Stored data:
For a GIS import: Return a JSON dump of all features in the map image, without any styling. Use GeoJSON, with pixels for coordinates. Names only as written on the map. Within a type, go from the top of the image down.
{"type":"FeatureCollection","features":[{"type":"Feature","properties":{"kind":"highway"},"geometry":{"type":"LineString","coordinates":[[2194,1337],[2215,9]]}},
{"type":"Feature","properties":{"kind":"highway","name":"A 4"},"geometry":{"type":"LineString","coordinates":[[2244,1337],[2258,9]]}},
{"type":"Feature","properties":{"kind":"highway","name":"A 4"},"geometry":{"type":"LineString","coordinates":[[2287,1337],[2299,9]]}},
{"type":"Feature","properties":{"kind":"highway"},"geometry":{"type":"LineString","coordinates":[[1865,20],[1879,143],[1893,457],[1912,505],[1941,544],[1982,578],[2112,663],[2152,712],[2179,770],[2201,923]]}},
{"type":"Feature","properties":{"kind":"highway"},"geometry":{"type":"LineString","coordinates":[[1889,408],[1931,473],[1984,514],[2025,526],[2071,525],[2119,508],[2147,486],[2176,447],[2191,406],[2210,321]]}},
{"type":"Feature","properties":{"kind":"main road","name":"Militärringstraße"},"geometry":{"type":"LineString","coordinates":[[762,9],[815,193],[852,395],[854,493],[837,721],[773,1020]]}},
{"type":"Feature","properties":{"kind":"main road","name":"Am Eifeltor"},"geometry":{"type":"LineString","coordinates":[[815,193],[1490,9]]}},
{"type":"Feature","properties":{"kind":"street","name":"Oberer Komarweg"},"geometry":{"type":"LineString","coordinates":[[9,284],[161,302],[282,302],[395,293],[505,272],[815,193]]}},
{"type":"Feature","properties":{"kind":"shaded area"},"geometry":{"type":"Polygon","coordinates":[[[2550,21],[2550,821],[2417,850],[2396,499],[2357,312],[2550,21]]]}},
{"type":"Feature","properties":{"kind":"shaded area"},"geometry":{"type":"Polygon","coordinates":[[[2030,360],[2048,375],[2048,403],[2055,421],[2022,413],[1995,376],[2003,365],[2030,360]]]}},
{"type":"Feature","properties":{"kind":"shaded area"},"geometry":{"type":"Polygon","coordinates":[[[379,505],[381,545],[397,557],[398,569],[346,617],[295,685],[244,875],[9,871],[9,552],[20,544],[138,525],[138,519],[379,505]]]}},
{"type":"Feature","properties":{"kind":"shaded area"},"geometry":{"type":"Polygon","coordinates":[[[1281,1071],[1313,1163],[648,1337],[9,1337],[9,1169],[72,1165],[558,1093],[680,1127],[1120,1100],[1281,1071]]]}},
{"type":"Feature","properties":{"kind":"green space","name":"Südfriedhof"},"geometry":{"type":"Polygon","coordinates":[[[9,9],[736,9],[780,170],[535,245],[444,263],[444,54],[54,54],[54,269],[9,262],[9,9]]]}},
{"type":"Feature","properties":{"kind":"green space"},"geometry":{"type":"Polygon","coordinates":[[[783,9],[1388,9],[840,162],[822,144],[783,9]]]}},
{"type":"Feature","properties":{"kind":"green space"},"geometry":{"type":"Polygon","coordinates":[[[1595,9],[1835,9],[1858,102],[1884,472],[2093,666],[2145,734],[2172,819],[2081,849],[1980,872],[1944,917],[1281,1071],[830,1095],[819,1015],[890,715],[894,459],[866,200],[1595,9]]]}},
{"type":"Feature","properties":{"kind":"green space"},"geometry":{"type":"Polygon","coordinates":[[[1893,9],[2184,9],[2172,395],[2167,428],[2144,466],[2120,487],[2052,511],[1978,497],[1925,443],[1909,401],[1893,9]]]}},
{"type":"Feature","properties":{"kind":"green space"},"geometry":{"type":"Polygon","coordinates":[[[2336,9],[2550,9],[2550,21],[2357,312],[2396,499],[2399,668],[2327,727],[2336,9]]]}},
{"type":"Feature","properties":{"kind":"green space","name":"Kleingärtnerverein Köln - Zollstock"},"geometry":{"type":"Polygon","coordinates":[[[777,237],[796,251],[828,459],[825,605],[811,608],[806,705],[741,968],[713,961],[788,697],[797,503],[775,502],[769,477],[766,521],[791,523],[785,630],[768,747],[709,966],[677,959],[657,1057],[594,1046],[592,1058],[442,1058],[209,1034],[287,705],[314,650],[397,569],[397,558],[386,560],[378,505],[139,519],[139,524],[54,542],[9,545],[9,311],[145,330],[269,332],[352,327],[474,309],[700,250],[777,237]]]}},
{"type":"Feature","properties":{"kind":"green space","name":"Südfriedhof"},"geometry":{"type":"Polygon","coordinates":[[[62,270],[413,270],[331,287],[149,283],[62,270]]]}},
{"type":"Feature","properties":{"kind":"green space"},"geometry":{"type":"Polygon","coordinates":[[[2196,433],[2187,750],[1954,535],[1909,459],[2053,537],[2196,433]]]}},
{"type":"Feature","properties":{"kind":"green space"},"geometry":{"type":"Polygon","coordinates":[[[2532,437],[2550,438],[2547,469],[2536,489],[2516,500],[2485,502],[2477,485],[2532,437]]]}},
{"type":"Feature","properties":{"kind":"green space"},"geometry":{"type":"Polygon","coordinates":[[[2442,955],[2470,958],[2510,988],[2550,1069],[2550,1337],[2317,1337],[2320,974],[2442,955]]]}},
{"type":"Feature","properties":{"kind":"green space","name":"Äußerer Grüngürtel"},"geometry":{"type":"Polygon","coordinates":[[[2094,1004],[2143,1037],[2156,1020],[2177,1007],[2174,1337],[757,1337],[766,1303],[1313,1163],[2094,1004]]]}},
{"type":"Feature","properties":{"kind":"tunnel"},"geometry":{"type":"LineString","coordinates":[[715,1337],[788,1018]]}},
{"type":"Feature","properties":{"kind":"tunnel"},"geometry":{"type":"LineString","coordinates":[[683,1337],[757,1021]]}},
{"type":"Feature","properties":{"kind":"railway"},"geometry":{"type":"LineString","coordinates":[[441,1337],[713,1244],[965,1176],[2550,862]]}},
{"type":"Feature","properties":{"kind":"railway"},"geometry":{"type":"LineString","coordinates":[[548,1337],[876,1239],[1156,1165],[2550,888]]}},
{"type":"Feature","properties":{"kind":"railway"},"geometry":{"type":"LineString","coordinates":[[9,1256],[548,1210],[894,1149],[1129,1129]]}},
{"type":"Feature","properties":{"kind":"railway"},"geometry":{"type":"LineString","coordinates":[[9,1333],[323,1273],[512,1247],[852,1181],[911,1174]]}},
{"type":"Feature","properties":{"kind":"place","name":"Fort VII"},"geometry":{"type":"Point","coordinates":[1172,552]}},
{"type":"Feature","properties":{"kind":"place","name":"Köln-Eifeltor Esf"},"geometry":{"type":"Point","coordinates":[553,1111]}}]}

Assigned task: Total lines holding "main" in the records: report this figure alone.

Response: 2